Олифер подошел к дому с той стороны, что была ближе к воде, и остановился. Прямо под ногами чернел обрыв, а внизу, всего-то с полметра от края, крутясь и зло выстреливая тысячами сосков навстречу струям дождя, несся грязно-желтый поток. До дома ему оставалось всего ничего. А потом…  Что ж, иного и быть не может. Да, а как же этот псих? Олифер только теперь понял, зачем его не очень-то гостеприимный хозяин таскал на чердак песок. Но это же полная дурость! При таком наводнении — пустая трата времени. Тут хоть несколько тонн загрузи на чердак, — не удержишь. Да и зачем? Ради чего? Чтобы жить вдали от людей, да еще на чердаке? Гудкову стало жутковато, опять появилось беспокойство. Надо уходить отсюда.

Олифер вернулся на чердак.

На железном листе горел небольшой костер, а над ним на черном крюке пыхтел чайник. Против дверцы, на свету, стоял большой чурбак, накрытый газетой. По бокам этого походного стола — два чурбака поменьше.

Когда под утро с берега вновь донесся глухой всплеск, Генка уже не мог спать. Он в который раз представил себе, как большой кусок глины погружается в воду, в быстрое течение, как по крыше потоком катится ливень, как повсюду пухнут протоки, сливаются, заливают и смывают острова, и вот уже река без берегов мчится черной массой, и лишь его дом, затерянный на крошечном островке, пока еще стоит, ждет его, а он на маленькой лодке пробивается сквозь дождь, выгребая против быстрого течения, чтобы спасти дом. Совсем немного осталось до островка, а дом уже накренился. От весел руки словно каменные. И вода горой встает… 

Генка лежал и чувствовал, как все больше охватывает его враждебность к незваному гостю, здоровому мужику, который наверняка не захочет помочь. Ведь жили же здесь люди, семьями жили, но все бросили, ушли или уехали. А их было много, ведь еще в прошлом году, когда Генка обнаружил это место, здесь стояли три пустых дома. Сколько ж это было людей, которые могли спасти все дома, но не сделали этого? А теперь остался один-единственный… 

Генка откинул одеяло, натянул сапоги, вспомнил почему-то, как отец кричал на него, когда он в прихожей надевал ботинки, сидя на полу («Мужчина должен обуваться стоя, по-солдатски, быстро!»). Накинул плащ с капюшоном и стал спускаться по лестнице, перебросив через плечо мешки. Дождь тотчас хлестнул по голым ногам выше голенищ, скользкие мокрые перекладины едва не ушли из ладоней, подошвы поплыли по старым отполированным деревяшкам. Генка замер, прижавшись к лестнице, перевал дух. Дальше спускался осторожно.

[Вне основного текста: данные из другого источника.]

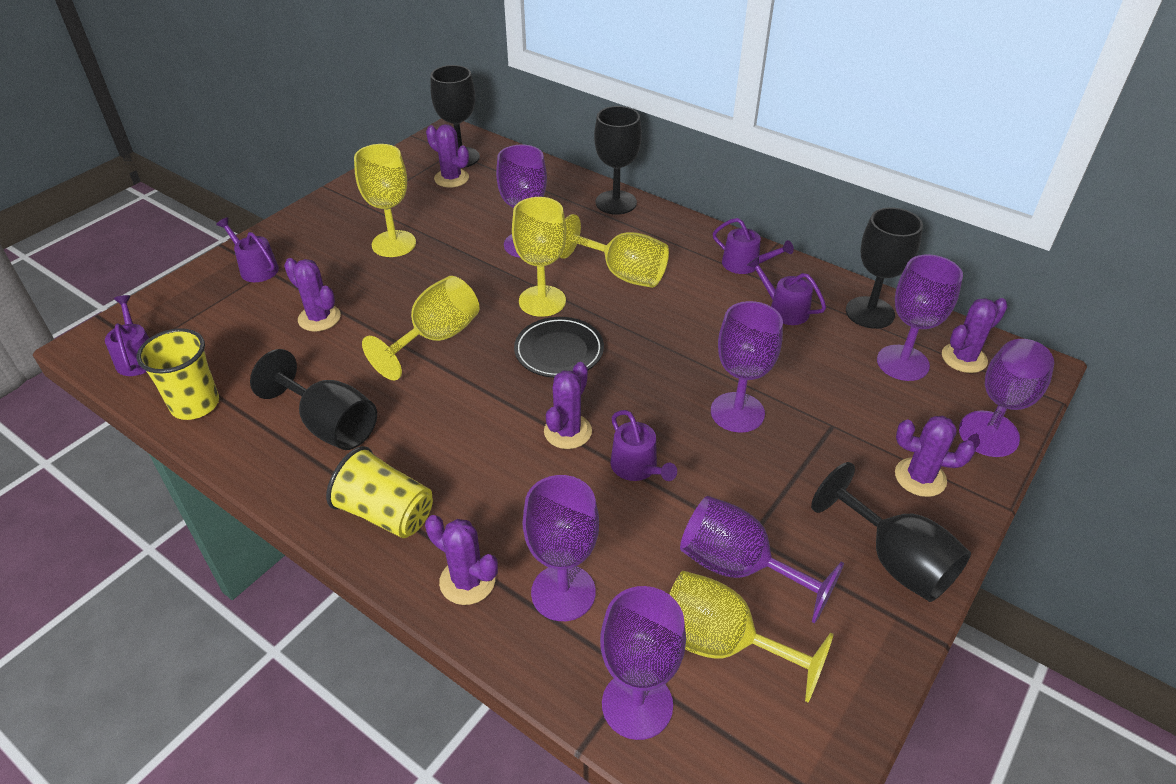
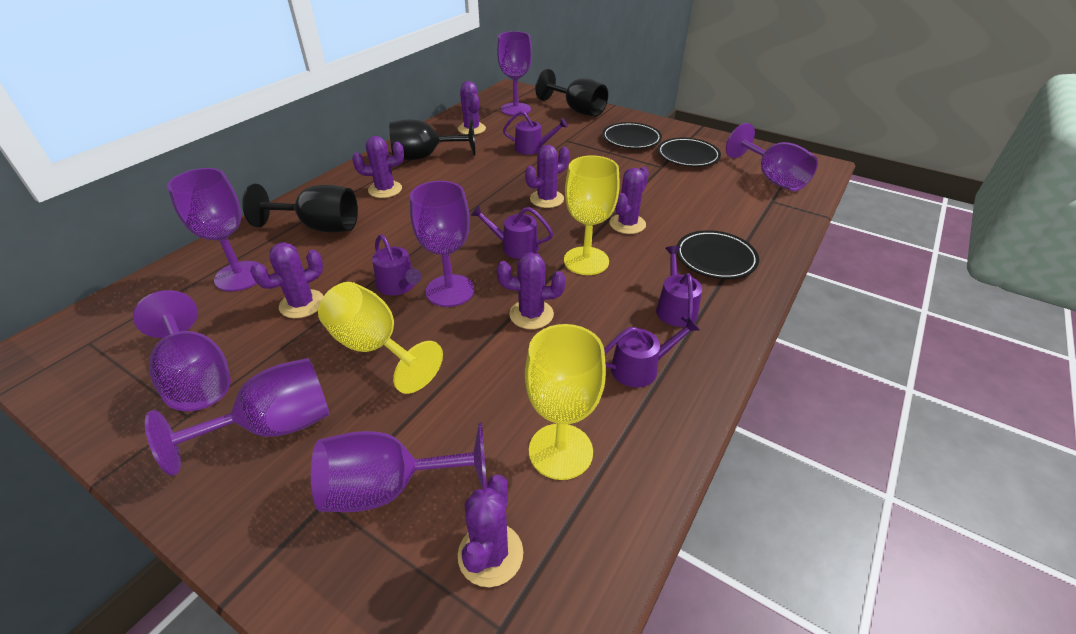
black goblet: [250,349,377,450] [430,65,480,168] [594,106,642,215] [811,462,971,602] [846,207,923,329] = 5 -> [242,184,358,232] [389,119,475,160] [535,69,608,117] = 3
black plate: [514,317,604,378] = 1 -> [602,122,662,149] [657,138,721,167] [677,230,759,279] = 3
purple cactus: [284,258,341,331] [425,515,498,605] [426,124,469,187] [544,362,592,449] [895,416,975,497] [942,298,1008,373] = 6 -> [250,242,324,318] [352,136,404,198] [458,81,486,135] [458,475,523,587] [497,252,566,329] [525,145,570,208] [609,167,649,234] = 7
yellow cup: [136,328,219,420] [326,446,433,538] = 2 -> none = 0
yellow goblet: [354,144,416,257] [362,276,480,381] [512,197,566,317] [560,214,669,288] [669,571,834,702] = 5 -> [318,282,443,394] [525,324,606,480] [564,155,620,275] = 3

За банькой — небольшим бревенчатым срубом, уже без крыши, — влево к старым карагачам, сейчас едва темневшим за плотной завесой дождя, уходил прямоугольник бывшего огорода, густо заросшего репейником, лебедой и молодыми побегами тальника. На задах баньки, среди ржавых консервных банок, пружин автомобильного сиденья и прочего хлама, и дальше, за этой свалкой, — между огородом и протокой — буйно тянулся вверх густой и высокий тальник, танцевавший тысячами серебристых листочков под капельным перезвоном дождя. Это место Генка облюбовал еще в прошлом году, когда перебрался сюда. И в дождь с тех пор всегда переносил закидушки поближе к тальникам. Ему казалось, что серебряные, словно рыбки, узенькие листики танцуют, включаясь в ритм, который задают капли, выбивавшие то быструю, то замедленную мелодию на брезентовом капюшоне прямо над головой. Он сидел на чурбачке нахохлившись, держа на указательном пальце чуткую струну лески, и слушал, и все сильнее ощущал, как танец листьев, ритм капель перетекают в него, в его голову. По крови, по телу, ногам и рукам, сквозь пальцы уходят в леску, а по ней дальше в воду, вглубь, во все живущее там, под пляшущей поверхностью реки…  Когда начинались летние дожди, Генка старался уехать на рыбалку. В июне, июле — в дожди, короткие, теплые, светлые — и рыба клевала лучше, и виделось дальше. Но вторую половину августа, памятуя август прошлого года, Генка ждал со страхом. И все повторилось. Или почти все…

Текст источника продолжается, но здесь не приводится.